- O ministro Flávio Dino, do STF, convocou audiência pública para o dia 4 de maio para debater a situação orçamentária da CVM.
- O tema envolve a taxa de fiscalização, questionada pelo Partido Novo no STF como imposto disfarçado após aumento da taxa.
- Segundo o partido, a CVM arrecadou cerca de R$ 2,4 bilhões nos últimos três anos, sendo R$ 2,1 bilhões em taxas, enquanto a dotação da autarquia ficou em aproximadamente R$ 670 milhões.
- Dino ressaltou a contradição entre alta arrecadação e falta de pessoal e de orçamento para fiscalizar casos graves, como o Banco Master.
- A audiência reunirá autoridades como presidente do Banco Central, da CVM, do Coaf e o Diretor-Geral da Polícia Federal para discutir uso da taxa, investimentos e eficiência, contribuindo para a avaliação do STF sobre equivalência e eficiência.
O ministro Flávio Dino, do STF, convocou uma audiência pública para o dia 4 de maio para debater a situação orçamentária da CVM, a Comissão de Valores Mobiliários. O objetivo é esclarecer a relação entre financiamento e atuação regulatória, com foco na real aplicação dos recursos e na eficiência da fiscalização.
A CVM é responsável pela regulação e fiscalização do mercado de capitais brasileiro, buscando proteger investidores contra fraudes e abusos. Parte do seu financiamento vem de uma taxa anual paga por participantes do mercado. O questionamento do Partido Novo no STF envolve se essa taxa configura um imposto disfarçado, elevando a arrecadação além do gasto efetivo da autarquia.
Segundo o partido, a CVM teria arrecadado aproximadamente R$ 2,4 bilhões nos últimos três anos, sendo R$ 2,1 bilhões provenientes de taxas, enquanto a dotação orçamentária seria de cerca de R$ 670 milhões no mesmo período. O ministro reconheceu a complexidade do tema e a necessidade de avaliação técnica para embasar decisões da Corte sobre a razoável equivalência entre cobrança e aplicação dos recursos.

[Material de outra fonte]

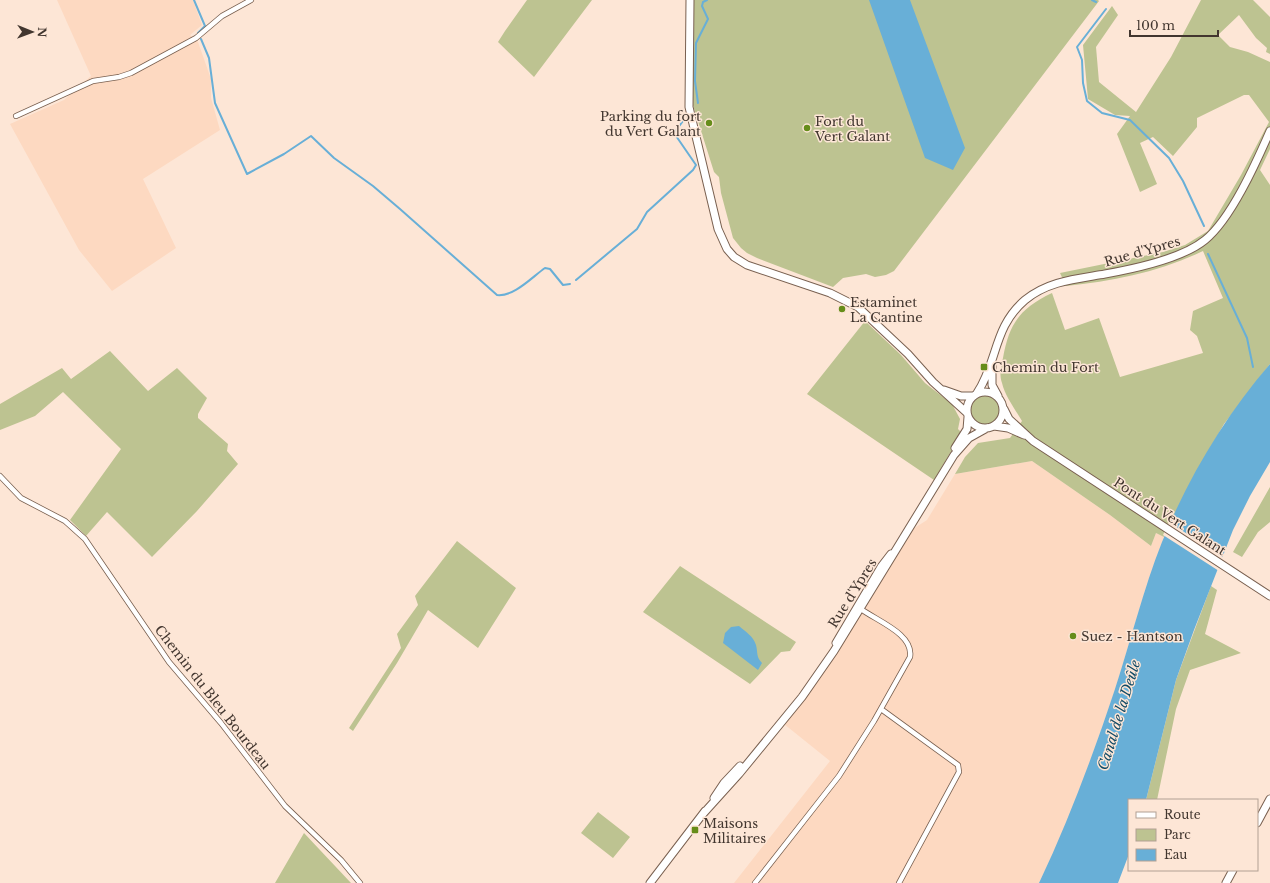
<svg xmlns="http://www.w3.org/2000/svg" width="1270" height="883" font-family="'Libre Baskerville',serif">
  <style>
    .built { fill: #fdd9c1 }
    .green { fill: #bdc391 }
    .water { fill: #68afd7 }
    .pier { fill: #fde6d6 }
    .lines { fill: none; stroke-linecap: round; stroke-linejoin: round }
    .stream { stroke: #68afd7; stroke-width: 2 }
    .street-casing { stroke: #796050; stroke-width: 6 }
    .secondary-casing { stroke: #796050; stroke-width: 9 }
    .primary-casing { stroke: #796050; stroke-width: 9 }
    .street { stroke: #fff; stroke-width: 4.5 }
    .secondary { stroke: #fff; stroke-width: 7 }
    .primary { stroke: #fff; stroke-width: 7 }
    .poi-dot { fill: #668d1a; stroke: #fde6d6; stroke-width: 1.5 }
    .labels { text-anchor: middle; stroke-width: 3; stroke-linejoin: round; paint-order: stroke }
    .poi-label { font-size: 13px; fill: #42362f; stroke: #fde6d6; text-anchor: start }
    .street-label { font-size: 13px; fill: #42362f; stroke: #fde6d6 }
    .water-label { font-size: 14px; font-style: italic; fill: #114a66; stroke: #fde6d6 }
  </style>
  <rect width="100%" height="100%" fill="#fde6d6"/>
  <path class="built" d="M57 0H193L202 25 190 35 198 42 211 79V98L220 130 143 179 176 248 112 291 79 250 10 124 64 100 91 76Z
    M1032 461 1110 515 1151 546 1156 533 1164 537 1147 584 1115 690 1081 787 1066 826 1039 883H734L830 761 784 724 804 701 831 661 913 529 927 520 955 474Z"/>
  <path class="green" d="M527 0H592L534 77 498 42 505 31Z
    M693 0H1098L1099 1 894 271 886 275 875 277 866 274 843 278 833 287 757 258 747 253 741 248 733 238 721 193 719 177 714 172 691 99Z
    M1201 0H1253L1270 17V54L1266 52 1267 48 1256 38 1239 15 1218 35 1230 47 1248 52 1270 62V149L1260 170 1270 185V364L1224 424 1191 482 1164 537 1156 533 1151 546 1110 515 1032 461 955 474 965 457 978 443 1010 438 1022 421C1015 409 1005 396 1002 383 999 375 1001 366 1003 358 1009 324 1020 308 1052 293L1065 330 1099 318 1120 377 1203 353 1197 336 1190 330 1193 311 1223 298 1203 251C1160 272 1113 281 1066 286L1060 273 1163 252 1185 245 1208 231 1241 175 1269 122 1249 95H1244L1197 118V127L1173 156 1153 137 1140 143 1157 184 1140 192 1117 134 1130 116 1115 115 1088 99 1083 45 1112 6 1118 15 1096 47 1099 82 1136 112 1171 57Z
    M865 321 901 355 925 383 952 404 960 419 958 429 962 433 934 480 807 394Z
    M110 351 148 391 177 368 207 398 198 414V418L228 444 227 451 238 464 197 511 152 557 107 512 86 536 70 520 121 449 63 392 35 416 0 430V404L62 368 71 379Z
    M970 410a15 15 0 1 1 30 0a15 15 0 1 1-30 0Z
    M1270 487V522L1258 532 1242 557 1233 552Z
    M457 541 516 588 478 648 428 610 397 663 353 731 349 728 401 648 397 634 418 605 415 596Z
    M680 566 796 642 790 651 781 652 750 684 643 612Z
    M1211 586 1217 590 1205 634 1241 653 1190 670 1176 709 1157 800H1146L1176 680Z
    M598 812 630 837 613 858 581 833Z
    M304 833 351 883H275Z"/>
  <path class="water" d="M869 0H910L965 148 953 170 925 158Z
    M1270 364V462L1250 496 1233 530 1194 630 1176 680 1146 800H1129V854L1118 883H1039C1069 820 1093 755 1115 689 1131 640 1143 590 1162 542 1188 478 1225 416 1270 364Z
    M739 626C746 632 753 636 756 645 758 653 756 657 762 663L758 670 723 643 725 633 731 627Z"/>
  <path class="pier" d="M1169 522 1224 558 1219 571 1163 535Z"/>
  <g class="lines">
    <path class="stream" d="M194 0 205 26 198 33
      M1092 0 1096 2
      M1106 9 1077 47 1082 60 1083 83 1087 101 1102 113 1130 120 1169 158 1183 181 1204 226
      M201 39 209 58 215 103 247 174 284 154 311 136 334 158 373 186 400 209 497 295C514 297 532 277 545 268L550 269 563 285 570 284
      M698 103 695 81 696 43 708 19 702 6 703 2 707 0
      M1208 254 1247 338 1253 367
      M576 280 637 229 647 212 693 170 696 165 674 133 683 121"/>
    <defs>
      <path id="street" d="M16 116 93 81 119 77 131 73 196 38 222 16 251 0
        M0 476 21 498 65 521 85 539 169 662 221 723 285 806 341 860 360 883
        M881 709 958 765 959 772 899 883
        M755 883 839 776 874 721 910 657C914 634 877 621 861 609"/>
      <path id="secondary" d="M690 0 689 107 718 229 727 249 734 257 747 265 830 293 858 307 908 354 933 382 967 413
        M992 366V385L998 396
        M944 390 961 396H973
        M967 410a18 18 0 1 1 36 0a18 18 0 1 1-36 0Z
        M977 393C998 362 993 327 1025 300 1048 281 1076 279 1105 274 1133 269 1183 258 1205 240 1231 219 1256 163 1270 131
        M1004 409 1009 419 1033 441 1270 596
        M994 426 1008 428 1024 435
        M955 448 967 429 968 417
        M836 643 881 567 891 554
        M714 798 724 783 740 766
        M702 815 739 774 802 697 834 651 954 455 969 438 987 428
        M650 883 705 811"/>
      <path id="primary" d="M1257 823 1270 799
        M1226 883 1233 870"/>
    </defs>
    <use href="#street" class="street-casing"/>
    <use href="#secondary" class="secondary-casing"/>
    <use href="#primary" class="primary-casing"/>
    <use href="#street" class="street"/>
    <use href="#secondary" class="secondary"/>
    <use href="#primary" class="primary"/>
  </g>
  <g class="poi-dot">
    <circle cx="709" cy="123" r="4"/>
    <circle cx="807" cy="128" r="4"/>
    <circle cx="842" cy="309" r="4"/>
    <rect x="980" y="363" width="8" height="8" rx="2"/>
    <circle cx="1073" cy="636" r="4"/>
    <rect x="691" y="826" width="8" height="8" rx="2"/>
  </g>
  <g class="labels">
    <g class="poi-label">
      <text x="701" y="121" text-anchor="end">Parking du fort<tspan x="701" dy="15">du Vert Galant</tspan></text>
      <text x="815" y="126">Fort du<tspan x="815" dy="15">Vert Galant</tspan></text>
      <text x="850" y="307">Estaminet<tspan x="850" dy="15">La Cantine</tspan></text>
      <text x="992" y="372">Chemin du Fort</text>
      <text x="1081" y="641">Suez - Hantson</text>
      <text x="703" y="828">Maisons<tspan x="703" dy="15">Militaires</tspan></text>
    </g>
    <g class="street-label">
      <text transform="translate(1142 251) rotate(-16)" y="5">Rue d'Ypres</text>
      <text transform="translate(1170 516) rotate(33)" y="5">Pont du Vert Galant</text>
      <text transform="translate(852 593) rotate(-58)" y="5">Rue d'Ypres</text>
      <text transform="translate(213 697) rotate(52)" y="5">Chemin du Bleu Bourdeau</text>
    </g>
    <g class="water-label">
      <text transform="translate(1119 715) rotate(-73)" y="5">Canal de la Deûle</text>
    </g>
  </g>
  <rect x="1128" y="799" width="130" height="72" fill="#fde6d6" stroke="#b2a093"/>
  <rect x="1136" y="812" width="20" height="6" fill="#ffffff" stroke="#b2a093"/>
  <text x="1164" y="819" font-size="12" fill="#42362f">Route</text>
  <rect x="1136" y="829" width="20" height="12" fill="#bdc391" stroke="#b2a093"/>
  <text x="1164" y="839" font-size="12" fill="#42362f">Parc</text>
  <rect x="1136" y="849" width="20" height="12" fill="#68afd7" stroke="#b2a093"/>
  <text x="1164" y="859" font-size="12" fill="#42362f">Eau</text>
  <g transform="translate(32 32) rotate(91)" stroke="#fde6d6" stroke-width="3" paint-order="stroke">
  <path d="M0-3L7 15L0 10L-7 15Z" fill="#42362f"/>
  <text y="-6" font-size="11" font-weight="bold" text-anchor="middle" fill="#42362f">N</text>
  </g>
  <path d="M1130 30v6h88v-6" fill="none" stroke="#42362f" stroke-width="2"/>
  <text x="1136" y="30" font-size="12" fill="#42362f" stroke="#fde6d6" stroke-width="3" paint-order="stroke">100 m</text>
</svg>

Dino ressaltou que, embora a arrecadação seja elevada, há relatos de falta de pessoal e orçamento para fiscalizar casos graves, como possíveis fraudes envolvendo o Banco Master e outras instituições. Ele também destacou a atuação de organizações criminosas que estariam cada vez mais sofisticadas, com uso de fundos de investimento, fintechs e empresas de fachada para lavagem de dinheiro.
Ele afirmou ainda que investigações divulgadas pela imprensa indicam estruturas típicas do mercado financeiro sendo utilizadas para lavagem de recursos, o que aumenta a relevância de uma fiscalização mais eficaz. O ministro defendeu a audiência pública para coletar argumentos técnicos que possam fundamentar uma decisão do STF sobre a relação entre cobrança, aplicação dos recursos e melhoria da fiscalização.
Pontos que serão debatidos
Especialistas e autoridades, como presidentes do Banco Central, da CVM, do Coaf e o Diretor-Geral da Polícia Federal, devem discutir se a CVM cresceu no ritmo do mercado, se o dinheiro da taxa é utilizado pelo Tesouro Nacional, investimentos em tecnologia e pessoal e a celeridade na análise de processos. O objetivo é subsidiar a avaliação da Corte sobre a relação entre a cobrança e a eficiência da fiscalização.
O repórter tentou contato com a CVM para ouvir a instituição, mas não houve retorno até a publicação deste texto.